Starting this April, Windsorites will have to start paying attention to when they turn on the dryer or dishwasher.

Time-of-use billing for electricity is scheduled to arrive in Windsor in April.

Years after other utility providers made the switch, Enwin will implement the system.

The city is one of the last in the province to implement the billing system.

Enwin was granted an extension to replace its billing system.

"Now we're implementing a new computer system that will help us service our customers better under the time of use system. That takes a considerable amount of time to put that into effect," said Enwin's communications officer, Barbara Peirce Marshall.

Electricity will cost more during "peak hours" during the day, and less at night. The rates are set by the province.

After 7 p.m., homeowners will save a few cents per kilowatt hour. But during the day, they will pay more.

"Whether or not a customer will save money will depend entirely on the customer," Peirce Marshall said. "Customers are going to need to look at their consumption patterns and determine how much it’s worth to them to try to control their consumption so they can control their prices."

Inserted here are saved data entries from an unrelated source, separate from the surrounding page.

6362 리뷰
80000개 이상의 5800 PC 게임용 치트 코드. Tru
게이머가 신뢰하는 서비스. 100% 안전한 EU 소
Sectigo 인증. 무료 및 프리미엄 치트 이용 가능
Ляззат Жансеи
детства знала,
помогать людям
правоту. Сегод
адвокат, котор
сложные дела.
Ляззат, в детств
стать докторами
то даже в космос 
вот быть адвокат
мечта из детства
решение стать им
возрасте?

Mark Harris lives in LaSalle, where his utilities provider, Essex Power, has already been billing this way for years. He estimates time-of-use billing is saving him $50 a month now that he and his family have changed their routines.

"If it was a matter of saving $10 a month, are you going to put yourself through that? I’m not," he said. "But sometimes it’s very inconvenient."

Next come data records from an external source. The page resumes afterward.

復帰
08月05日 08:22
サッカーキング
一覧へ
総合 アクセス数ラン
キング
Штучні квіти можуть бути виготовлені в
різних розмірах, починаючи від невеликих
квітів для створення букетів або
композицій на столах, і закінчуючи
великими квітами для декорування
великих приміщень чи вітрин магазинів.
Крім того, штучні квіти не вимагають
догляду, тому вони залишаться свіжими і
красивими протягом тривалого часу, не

Fellow LaSalle resident Dave Simatic said he doesn't like the change.

"We’re doing laundry at a 10 or 11 at night. It’s not practical," he said. "We don’t agree with it. But you don’t have a choice."

Enwin will notify people of the coming change through newsletters and its website.

According to the Minister of Energy, more than 4.7 million smart meters are installed in Ontario, with more than 4.4 million electricity consumers currently on time-of-use pricing.

"Smart meters give consumers more precise hourly readings of energy consumption and enable Time-of-Use pricing, which rewards customers who shift electricity usage from peak hours to off-peak hours when there is less demand on the power system and power is less expensive to produce," Mark Smith, senior media relations coordinator for the Ministry of Energy told CBC News in an email. "This translates into system savings by avoiding or deferring the need for new generation and transmission and distribution investments."